The entries below contain a stretch that opens with the line containing "pool of schedulables>>" and closes with the line containing "[[DEFAULT_POOL_NAME]]"; set down that stretch exactly, both ends included, and nothing else.

--- START ---

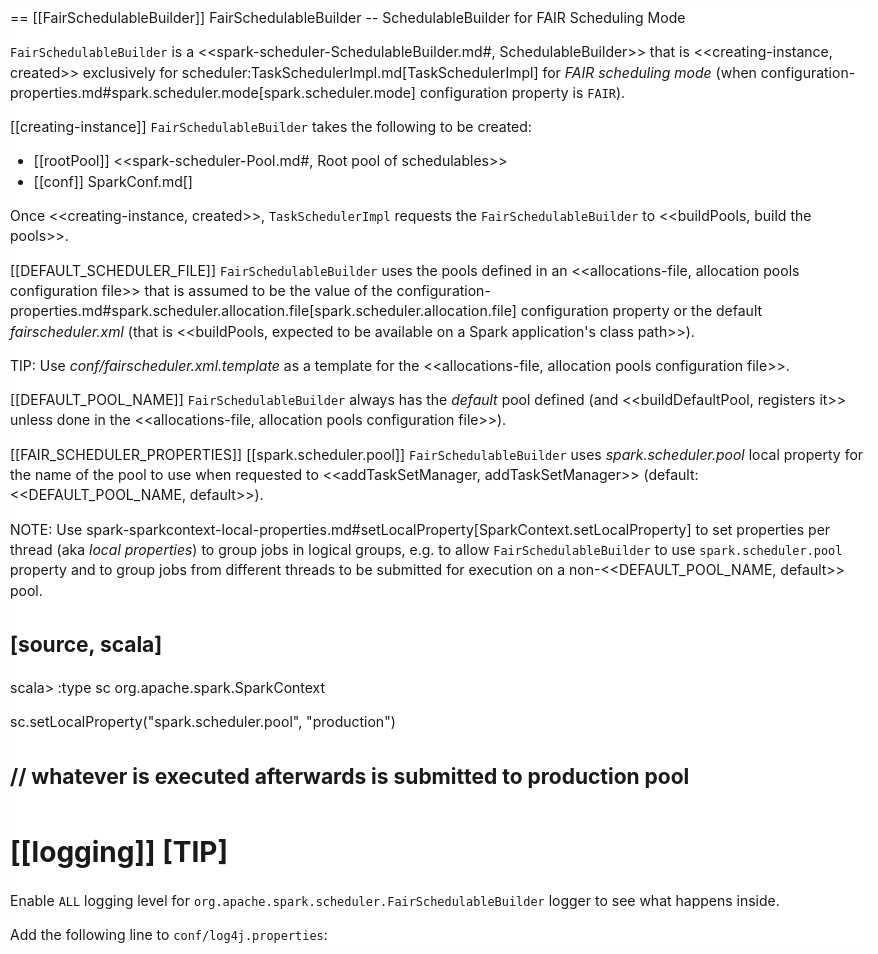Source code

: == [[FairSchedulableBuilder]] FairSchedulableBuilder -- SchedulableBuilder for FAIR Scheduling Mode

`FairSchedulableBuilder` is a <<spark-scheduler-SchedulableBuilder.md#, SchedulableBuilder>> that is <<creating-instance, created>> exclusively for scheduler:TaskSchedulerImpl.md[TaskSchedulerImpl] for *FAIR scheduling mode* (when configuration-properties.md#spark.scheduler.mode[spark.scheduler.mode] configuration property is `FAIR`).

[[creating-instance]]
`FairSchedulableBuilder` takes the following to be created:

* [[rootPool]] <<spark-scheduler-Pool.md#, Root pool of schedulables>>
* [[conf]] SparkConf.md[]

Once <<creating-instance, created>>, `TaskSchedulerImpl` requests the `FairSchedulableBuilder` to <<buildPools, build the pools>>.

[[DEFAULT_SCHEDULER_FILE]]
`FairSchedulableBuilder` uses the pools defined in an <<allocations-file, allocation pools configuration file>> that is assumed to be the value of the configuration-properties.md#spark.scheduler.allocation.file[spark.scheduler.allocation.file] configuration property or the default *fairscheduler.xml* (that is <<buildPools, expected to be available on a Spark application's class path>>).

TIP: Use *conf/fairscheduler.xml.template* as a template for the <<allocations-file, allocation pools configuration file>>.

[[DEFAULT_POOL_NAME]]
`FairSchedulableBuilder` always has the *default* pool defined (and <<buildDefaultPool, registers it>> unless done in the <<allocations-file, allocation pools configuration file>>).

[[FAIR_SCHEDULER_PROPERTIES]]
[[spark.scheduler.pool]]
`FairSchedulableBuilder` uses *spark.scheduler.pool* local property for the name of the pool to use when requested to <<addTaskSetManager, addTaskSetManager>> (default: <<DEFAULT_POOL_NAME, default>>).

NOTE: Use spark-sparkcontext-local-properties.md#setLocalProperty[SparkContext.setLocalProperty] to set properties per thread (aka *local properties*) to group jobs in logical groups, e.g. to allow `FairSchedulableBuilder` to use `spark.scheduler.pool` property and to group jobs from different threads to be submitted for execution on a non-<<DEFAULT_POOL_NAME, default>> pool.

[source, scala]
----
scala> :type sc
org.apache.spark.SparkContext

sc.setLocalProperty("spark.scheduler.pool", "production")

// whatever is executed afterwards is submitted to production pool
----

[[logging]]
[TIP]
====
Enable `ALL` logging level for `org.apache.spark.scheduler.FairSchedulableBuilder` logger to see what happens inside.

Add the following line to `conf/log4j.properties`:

--- END ---
--- START ---

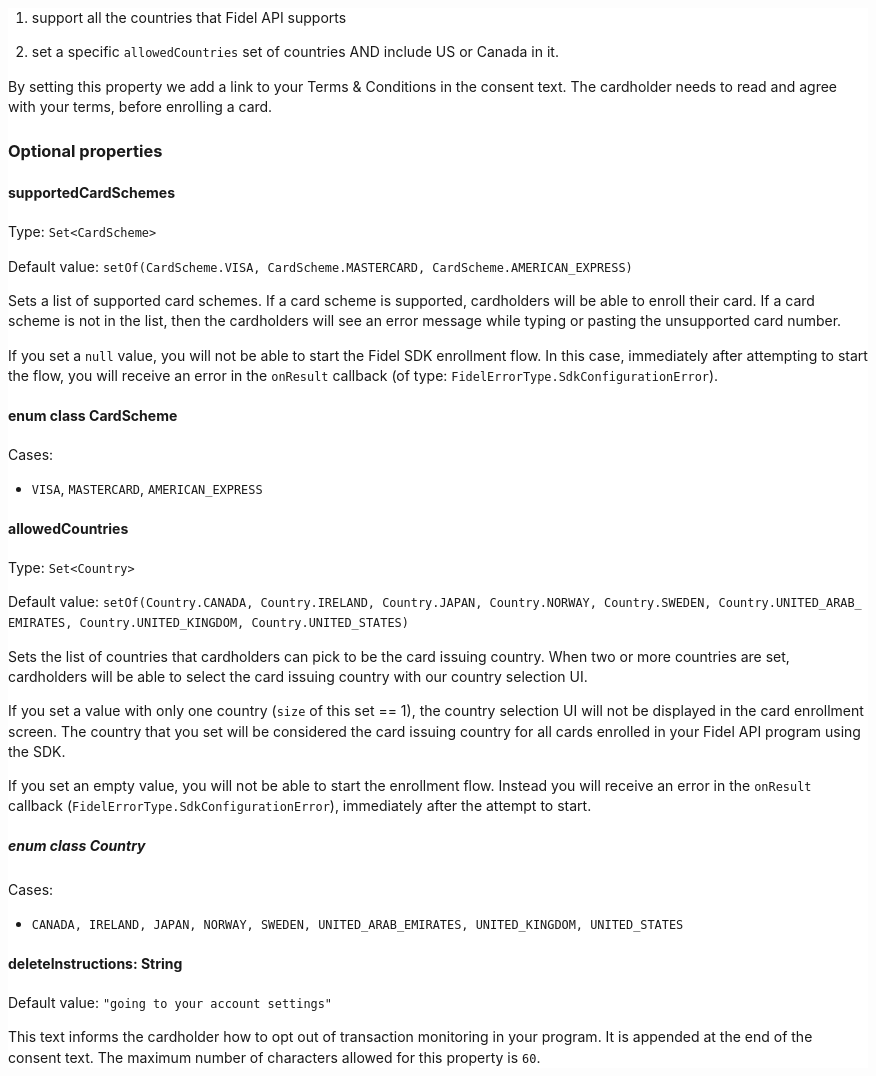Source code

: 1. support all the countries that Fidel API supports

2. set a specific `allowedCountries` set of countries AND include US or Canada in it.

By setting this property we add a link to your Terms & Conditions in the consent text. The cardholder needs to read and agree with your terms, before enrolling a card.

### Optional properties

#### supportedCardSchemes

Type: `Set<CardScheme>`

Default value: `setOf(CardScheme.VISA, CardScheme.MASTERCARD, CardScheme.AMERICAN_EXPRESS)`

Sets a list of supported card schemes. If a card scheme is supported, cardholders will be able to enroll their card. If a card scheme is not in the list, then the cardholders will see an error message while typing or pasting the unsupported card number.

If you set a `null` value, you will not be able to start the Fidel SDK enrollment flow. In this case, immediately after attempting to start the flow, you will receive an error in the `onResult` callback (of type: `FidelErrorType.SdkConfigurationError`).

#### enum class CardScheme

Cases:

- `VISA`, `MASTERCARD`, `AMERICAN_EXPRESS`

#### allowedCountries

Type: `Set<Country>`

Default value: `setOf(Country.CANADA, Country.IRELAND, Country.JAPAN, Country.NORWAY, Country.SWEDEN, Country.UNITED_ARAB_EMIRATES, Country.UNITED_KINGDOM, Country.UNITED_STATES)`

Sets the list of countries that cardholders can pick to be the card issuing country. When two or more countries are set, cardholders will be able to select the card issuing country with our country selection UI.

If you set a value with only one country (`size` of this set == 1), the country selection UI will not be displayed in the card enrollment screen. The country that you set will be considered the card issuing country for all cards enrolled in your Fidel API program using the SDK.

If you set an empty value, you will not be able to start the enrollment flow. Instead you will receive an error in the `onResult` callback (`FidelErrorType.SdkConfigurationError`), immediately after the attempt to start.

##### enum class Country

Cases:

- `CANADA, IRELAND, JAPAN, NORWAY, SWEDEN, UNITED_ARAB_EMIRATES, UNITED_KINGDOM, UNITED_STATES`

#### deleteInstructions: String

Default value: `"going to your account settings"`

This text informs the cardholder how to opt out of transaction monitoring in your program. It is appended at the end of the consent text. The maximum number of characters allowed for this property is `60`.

--- END ---

* Output of the exercise *
* [[rootPool]] <<spark-scheduler-Pool.md#, Root pool of schedulables>>
* [[conf]] SparkConf.md[]

Once <<creating-instance, created>>, `TaskSchedulerImpl` requests the `FairSchedulableBuilder` to <<buildPools, build the pools>>.

[[DEFAULT_SCHEDULER_FILE]]
`FairSchedulableBuilder` uses the pools defined in an <<allocations-file, allocation pools configuration file>> that is assumed to be the value of the configuration-properties.md#spark.scheduler.allocation.file[spark.scheduler.allocation.file] configuration property or the default *fairscheduler.xml* (that is <<buildPools, expected to be available on a Spark application's class path>>).

TIP: Use *conf/fairscheduler.xml.template* as a template for the <<allocations-file, allocation pools configuration file>>.

[[DEFAULT_POOL_NAME]]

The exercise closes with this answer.